DATA: Lunedì 05 Dicembre 2011
FONTE:

Ci sono partite, nell'arco di una stagione, al termine delle quali conta soprattutto volgere il proprio sguardo alla classifica, prima di trarre le conclusioni del caso. Virtus-Banco di Sardegna Sassari era una di queste e la Virtus l'ha vinta col punteggio di 85-80. Terzo successo consecutivo per gli uomini di Finelli, trascinati dalla mostruosa prestazione di un Sanikidze dominante nel primo tempo e capace di chiudere in abbondante doppia doppia (27+16) e da un Poeta chirurgico nel finale di gara, col canestro scatenante l'urlo liberatorio dei 7700 spettatori presenti e capace di distribuire ben 9 assist. La Virtus, contro un avversario sempre ostico e particolarmente ispirato, nelle ultime stagioni, al Palasport di Casalecchio di Reno, ha avuto il merito di sputare sangue per 40 minuti e di mantenere sempre alta l'intensità di gioco, senza snaturarsi, pur al cospetto del team più istrionico ed imprevedibile dell'intera serie A. La Canadian Solar prima domina, lanciandosi fino al 60-40 di metà terzo quarto, per poi farsi nuovamente risucchiare dagli ospiti sul 78-76, con tanto di triple del possibile sorpasso di Hosley e Plisnic che sbattono sul ferro. Sanikidze e Poeta, i protagonisti assoluti, chiudono la contesa, per un successo non rassicurante (brutta la recidiva con cui si dilapidano cospicui vantaggi) ma di innegabile peso specifico e benzina vera per la classifica. Buona così per la Vu nera, salva dopo aver corso selvaggia e incontrastata e dominando a rimbalzo a rimbalzo (52-30 il dato finale) e drammaticamente senza luce quando si era prossimi ai titoli di coda con largo anticipo. Certo, la classifica sorride e mantiene i bianconeri nel gruppone che insegue la solita Siena e la sorprendente Biella (prossima avversaria sabato in Piemonte) Ma c'è parecchio da rivedere, compresa la condizione atletica dei tre nuovi arrivati (Lang,Werner e Vitali), nella speranza di avere più continuità da Gailius e Douglas Roberts e di ritrovare un Koponen più intraprendente.
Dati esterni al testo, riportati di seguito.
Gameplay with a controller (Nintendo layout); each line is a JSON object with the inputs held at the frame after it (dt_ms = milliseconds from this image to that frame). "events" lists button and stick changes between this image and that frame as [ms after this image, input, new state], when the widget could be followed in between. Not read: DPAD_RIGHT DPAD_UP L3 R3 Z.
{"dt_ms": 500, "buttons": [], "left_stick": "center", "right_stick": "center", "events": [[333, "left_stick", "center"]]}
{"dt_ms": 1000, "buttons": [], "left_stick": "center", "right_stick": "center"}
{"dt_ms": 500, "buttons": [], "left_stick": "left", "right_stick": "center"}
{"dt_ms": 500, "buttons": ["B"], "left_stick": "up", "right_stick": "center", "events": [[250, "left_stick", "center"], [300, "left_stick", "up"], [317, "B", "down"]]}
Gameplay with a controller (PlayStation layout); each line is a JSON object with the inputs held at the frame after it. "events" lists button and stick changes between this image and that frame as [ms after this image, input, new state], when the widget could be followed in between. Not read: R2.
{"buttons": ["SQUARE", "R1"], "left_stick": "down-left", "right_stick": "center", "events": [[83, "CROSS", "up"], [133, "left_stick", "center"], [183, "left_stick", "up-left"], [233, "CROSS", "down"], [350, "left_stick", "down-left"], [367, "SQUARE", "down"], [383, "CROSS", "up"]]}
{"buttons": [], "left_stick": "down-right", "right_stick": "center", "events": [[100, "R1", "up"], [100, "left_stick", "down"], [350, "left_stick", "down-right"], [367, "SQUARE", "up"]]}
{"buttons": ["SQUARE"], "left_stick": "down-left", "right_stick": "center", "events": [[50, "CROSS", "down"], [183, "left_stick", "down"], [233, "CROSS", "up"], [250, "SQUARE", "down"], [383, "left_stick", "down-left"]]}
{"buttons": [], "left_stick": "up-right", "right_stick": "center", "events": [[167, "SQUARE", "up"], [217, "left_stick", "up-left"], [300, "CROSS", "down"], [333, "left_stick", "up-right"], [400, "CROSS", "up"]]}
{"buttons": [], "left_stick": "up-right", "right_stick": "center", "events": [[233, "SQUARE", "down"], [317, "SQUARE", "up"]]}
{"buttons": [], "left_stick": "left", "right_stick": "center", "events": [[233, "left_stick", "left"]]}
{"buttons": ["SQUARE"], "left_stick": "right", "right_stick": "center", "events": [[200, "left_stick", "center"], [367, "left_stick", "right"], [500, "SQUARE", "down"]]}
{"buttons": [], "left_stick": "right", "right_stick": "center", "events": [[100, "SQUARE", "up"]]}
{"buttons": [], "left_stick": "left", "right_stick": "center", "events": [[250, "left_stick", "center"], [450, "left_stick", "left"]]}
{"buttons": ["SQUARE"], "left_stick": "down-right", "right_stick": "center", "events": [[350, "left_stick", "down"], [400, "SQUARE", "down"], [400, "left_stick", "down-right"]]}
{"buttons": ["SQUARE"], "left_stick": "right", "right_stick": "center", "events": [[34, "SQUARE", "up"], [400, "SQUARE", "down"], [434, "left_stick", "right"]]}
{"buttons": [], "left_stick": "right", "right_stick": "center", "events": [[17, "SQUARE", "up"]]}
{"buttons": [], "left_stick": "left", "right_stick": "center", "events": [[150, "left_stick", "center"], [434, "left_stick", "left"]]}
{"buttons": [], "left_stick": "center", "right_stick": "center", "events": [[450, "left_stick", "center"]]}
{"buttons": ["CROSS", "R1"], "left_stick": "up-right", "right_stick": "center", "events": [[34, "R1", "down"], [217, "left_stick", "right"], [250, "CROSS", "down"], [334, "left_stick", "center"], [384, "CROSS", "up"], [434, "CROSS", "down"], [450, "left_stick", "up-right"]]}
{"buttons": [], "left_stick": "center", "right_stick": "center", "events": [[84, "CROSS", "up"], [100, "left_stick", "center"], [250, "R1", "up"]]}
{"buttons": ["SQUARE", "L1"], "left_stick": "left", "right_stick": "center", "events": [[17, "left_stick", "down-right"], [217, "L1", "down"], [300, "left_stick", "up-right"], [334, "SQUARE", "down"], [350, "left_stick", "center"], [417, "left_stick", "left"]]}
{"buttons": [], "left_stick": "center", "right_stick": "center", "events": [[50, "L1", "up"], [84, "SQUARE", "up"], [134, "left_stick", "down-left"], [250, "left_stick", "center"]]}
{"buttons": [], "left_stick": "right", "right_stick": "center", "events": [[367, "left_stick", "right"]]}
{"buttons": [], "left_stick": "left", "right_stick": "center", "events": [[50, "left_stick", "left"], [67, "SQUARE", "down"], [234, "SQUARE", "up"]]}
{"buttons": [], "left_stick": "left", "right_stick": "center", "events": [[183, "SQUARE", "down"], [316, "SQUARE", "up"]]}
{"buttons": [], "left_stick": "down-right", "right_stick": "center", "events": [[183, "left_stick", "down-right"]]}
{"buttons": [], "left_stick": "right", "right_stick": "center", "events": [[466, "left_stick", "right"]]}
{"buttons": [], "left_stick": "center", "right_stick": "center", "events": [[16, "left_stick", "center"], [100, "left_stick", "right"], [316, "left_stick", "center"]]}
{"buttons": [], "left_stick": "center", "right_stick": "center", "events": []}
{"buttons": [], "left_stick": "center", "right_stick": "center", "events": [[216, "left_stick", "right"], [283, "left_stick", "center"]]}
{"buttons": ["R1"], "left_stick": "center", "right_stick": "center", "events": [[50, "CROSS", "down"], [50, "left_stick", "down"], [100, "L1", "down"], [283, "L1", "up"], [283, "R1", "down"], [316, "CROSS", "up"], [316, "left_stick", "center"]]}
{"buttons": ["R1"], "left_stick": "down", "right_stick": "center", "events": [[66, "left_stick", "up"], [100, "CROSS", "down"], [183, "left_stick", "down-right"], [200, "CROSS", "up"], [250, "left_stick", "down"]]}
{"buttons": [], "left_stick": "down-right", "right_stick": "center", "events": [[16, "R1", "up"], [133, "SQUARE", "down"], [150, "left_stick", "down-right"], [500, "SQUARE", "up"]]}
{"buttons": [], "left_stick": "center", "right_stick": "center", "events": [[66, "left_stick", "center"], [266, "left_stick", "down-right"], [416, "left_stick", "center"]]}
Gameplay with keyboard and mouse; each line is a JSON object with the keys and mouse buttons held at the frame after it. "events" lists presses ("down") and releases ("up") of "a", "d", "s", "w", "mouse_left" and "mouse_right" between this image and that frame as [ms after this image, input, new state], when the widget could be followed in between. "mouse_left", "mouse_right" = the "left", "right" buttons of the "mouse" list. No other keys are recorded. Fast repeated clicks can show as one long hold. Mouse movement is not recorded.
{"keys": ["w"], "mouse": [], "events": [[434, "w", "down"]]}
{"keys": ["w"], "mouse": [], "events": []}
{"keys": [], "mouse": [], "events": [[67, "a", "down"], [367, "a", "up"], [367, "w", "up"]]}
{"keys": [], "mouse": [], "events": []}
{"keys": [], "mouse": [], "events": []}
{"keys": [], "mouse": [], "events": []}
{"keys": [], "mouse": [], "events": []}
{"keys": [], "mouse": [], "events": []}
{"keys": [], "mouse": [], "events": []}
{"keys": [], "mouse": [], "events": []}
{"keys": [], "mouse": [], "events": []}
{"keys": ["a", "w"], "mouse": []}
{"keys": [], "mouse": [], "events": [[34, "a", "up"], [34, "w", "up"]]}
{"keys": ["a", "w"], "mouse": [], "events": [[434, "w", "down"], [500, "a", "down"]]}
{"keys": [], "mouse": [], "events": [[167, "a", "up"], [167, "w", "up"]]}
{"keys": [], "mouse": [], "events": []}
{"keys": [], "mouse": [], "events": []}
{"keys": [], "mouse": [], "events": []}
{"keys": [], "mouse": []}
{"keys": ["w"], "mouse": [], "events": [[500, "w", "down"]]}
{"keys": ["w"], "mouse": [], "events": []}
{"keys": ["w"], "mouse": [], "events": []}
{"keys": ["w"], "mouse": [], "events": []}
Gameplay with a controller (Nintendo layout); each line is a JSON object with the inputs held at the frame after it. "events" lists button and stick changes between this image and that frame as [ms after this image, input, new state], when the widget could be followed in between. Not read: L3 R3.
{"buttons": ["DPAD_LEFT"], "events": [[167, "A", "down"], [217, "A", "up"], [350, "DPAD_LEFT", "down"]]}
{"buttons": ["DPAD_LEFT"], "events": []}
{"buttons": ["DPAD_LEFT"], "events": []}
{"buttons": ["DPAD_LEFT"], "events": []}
Lo spirito, però, è quello giusto, lo spogliatoio ultracompatto e non è un caso che questi tre successi consecutivi siano i primi, immediati, dell'era post-Homan. E sono questi (spirito di gruppo e compattezza in spogliatoio) i reali valori che stanno sensibilmente consentendo alla Virtus di sopperire alle lacune tecniche che, nel corso delle ultime gare casalinghe, sono emerse con preoccupante regolarità. La Virtus, nella sostanza, ama il brivido ma può davvero fare strada.